*** Opening of RECORDS FOR PROCESSING ***

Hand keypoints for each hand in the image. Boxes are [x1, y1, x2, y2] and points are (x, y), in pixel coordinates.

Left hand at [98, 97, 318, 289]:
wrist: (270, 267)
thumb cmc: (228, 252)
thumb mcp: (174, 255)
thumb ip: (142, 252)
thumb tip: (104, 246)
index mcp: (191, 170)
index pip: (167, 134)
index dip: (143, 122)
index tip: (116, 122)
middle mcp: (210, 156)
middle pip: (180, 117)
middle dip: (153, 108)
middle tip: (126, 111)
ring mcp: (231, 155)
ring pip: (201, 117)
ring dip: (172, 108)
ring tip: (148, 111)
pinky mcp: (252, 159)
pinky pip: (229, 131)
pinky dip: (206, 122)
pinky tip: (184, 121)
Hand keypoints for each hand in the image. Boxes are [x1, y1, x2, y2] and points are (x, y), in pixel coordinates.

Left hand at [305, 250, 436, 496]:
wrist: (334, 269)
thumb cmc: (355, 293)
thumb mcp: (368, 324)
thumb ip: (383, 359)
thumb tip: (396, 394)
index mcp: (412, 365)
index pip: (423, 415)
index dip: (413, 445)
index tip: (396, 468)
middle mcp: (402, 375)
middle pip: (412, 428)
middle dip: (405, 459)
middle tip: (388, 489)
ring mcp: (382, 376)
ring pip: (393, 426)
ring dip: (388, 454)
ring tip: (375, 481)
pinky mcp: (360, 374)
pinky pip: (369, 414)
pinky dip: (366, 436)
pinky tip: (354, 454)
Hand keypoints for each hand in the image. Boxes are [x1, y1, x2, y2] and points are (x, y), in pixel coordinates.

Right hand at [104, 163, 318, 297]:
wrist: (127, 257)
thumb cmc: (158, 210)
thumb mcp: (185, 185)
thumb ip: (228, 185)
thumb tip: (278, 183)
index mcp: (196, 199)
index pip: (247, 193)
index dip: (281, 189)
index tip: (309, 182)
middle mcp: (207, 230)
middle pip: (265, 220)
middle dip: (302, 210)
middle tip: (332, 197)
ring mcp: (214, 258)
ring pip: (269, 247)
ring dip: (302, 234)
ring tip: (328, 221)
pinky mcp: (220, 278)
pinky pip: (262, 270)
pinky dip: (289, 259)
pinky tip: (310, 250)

*** Close of RECORDS FOR PROCESSING ***
*** Opening of RECORDS FOR PROCESSING ***

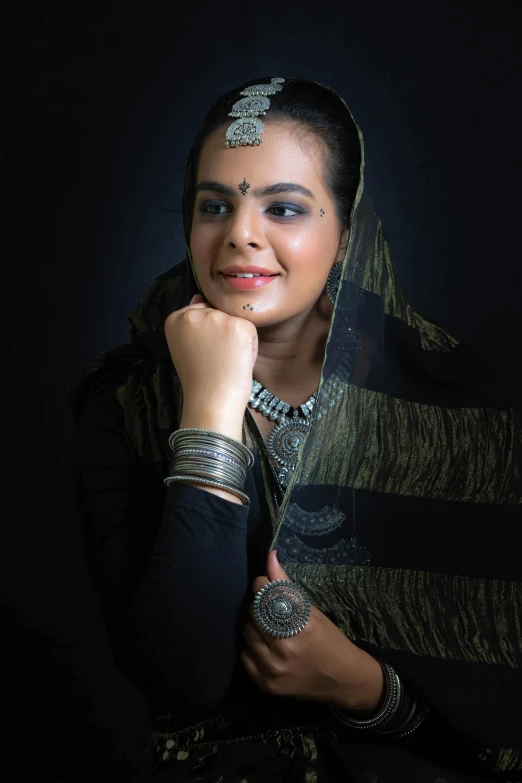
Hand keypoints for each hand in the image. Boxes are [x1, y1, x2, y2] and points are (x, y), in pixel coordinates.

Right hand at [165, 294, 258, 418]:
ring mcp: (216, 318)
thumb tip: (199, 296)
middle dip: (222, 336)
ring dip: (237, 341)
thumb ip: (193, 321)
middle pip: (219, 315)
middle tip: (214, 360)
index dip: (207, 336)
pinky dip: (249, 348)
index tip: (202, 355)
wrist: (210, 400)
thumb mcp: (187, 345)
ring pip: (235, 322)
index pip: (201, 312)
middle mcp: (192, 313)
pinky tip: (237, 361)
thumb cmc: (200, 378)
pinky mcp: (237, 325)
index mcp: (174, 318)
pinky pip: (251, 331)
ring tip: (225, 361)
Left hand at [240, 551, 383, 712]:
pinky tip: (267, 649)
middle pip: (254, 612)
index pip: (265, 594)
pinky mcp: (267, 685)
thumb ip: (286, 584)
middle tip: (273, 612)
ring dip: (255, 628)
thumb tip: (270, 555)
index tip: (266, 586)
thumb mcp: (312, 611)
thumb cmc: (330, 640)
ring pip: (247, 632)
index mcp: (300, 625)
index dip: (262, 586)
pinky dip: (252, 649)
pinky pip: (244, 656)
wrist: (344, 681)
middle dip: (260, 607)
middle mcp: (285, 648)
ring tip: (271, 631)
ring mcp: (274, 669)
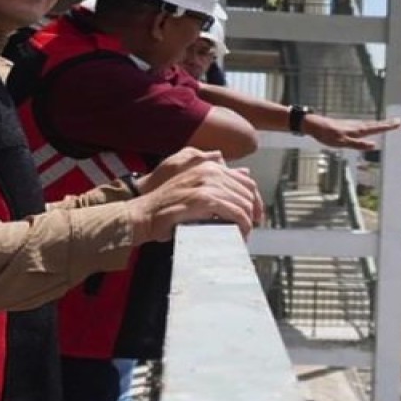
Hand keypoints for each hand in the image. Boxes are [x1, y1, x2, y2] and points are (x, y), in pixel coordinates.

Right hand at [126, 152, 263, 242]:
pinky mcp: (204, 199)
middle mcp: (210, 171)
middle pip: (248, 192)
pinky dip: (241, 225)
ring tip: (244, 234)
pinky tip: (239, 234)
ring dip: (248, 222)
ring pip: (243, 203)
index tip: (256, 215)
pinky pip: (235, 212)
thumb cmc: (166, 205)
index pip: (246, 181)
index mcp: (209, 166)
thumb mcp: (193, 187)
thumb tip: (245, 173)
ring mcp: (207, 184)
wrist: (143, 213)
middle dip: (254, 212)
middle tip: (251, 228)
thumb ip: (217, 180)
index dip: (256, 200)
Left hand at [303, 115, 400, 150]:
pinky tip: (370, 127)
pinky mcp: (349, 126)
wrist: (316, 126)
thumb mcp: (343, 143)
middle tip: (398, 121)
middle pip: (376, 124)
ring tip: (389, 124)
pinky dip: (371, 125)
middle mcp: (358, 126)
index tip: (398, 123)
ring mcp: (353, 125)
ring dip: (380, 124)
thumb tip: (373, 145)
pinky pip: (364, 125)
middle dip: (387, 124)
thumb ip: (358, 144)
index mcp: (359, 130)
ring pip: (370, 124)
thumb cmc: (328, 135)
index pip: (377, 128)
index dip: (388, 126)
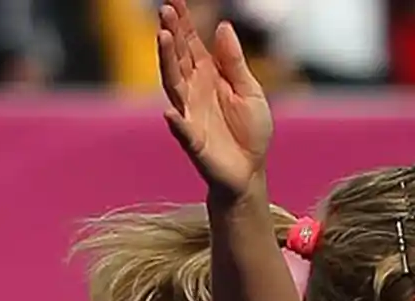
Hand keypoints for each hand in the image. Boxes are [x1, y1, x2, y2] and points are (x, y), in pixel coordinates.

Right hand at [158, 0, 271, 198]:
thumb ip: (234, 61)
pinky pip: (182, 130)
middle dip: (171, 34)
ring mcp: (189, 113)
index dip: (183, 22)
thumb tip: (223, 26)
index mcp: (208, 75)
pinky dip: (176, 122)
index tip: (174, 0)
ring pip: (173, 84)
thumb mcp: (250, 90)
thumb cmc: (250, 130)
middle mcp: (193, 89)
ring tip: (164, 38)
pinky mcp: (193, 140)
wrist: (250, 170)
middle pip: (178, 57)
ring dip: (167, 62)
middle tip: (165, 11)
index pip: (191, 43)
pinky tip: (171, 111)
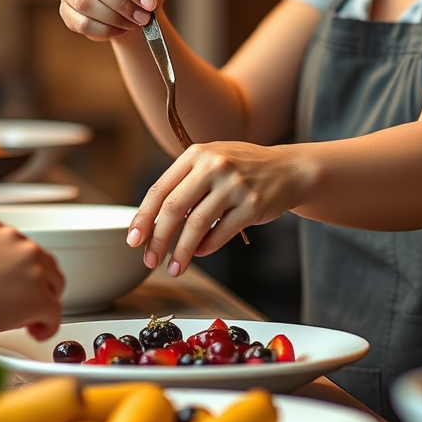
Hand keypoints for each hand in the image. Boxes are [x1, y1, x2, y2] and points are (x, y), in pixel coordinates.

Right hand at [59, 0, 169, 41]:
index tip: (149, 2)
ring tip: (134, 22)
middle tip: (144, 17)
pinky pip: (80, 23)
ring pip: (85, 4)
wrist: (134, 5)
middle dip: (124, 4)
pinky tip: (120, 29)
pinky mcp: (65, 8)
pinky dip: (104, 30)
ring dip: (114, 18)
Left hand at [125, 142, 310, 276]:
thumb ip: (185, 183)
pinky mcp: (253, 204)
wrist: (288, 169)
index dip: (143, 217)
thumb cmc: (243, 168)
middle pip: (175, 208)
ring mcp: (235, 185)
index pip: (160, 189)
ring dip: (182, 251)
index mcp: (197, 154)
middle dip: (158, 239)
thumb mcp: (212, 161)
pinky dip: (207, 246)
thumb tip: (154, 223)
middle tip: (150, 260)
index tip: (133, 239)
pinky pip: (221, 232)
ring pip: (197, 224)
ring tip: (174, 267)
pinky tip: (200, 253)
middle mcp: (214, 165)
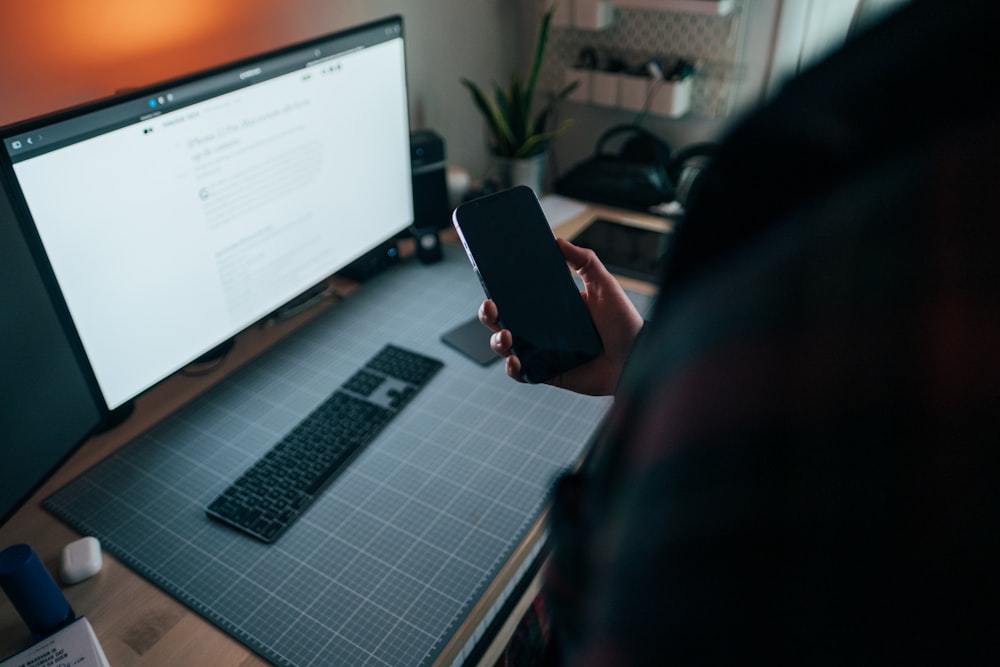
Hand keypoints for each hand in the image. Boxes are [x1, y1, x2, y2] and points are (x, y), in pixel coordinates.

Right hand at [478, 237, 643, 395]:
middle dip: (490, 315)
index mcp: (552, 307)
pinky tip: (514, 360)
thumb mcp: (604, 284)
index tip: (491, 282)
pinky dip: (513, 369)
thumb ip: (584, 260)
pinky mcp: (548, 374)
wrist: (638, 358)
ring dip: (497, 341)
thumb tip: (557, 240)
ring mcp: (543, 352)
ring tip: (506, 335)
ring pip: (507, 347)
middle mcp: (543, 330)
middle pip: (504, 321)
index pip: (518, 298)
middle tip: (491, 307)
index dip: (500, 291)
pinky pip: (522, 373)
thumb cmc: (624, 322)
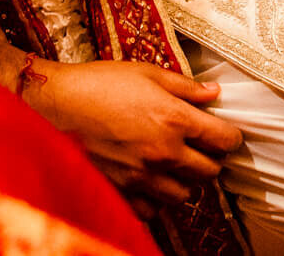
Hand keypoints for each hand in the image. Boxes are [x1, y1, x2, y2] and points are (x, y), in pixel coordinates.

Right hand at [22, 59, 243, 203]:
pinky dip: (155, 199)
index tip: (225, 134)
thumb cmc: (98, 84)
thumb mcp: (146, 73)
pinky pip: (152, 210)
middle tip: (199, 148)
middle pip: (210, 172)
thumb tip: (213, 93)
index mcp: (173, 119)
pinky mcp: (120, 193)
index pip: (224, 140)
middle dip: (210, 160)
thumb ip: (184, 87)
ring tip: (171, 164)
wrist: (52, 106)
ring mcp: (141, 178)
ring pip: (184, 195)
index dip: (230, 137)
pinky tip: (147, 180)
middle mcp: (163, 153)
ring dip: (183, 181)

*** Close of RECORDS FOR PROCESSING ***

__TASK GOAL__. Filter the preceding entries down to the lines with "Right".

__WRITTEN RESPONSE__.
Right hand at [104, 163, 318, 297]:
Right hand at [165, 294, 258, 418]:
Right hand at [126, 152, 263, 242]:
Right hand at [158, 0, 271, 198]:
Right hand at [59, 0, 169, 41]:
Right hand at [478, 237, 643, 395]:
Right hand at [22, 59, 243, 203]:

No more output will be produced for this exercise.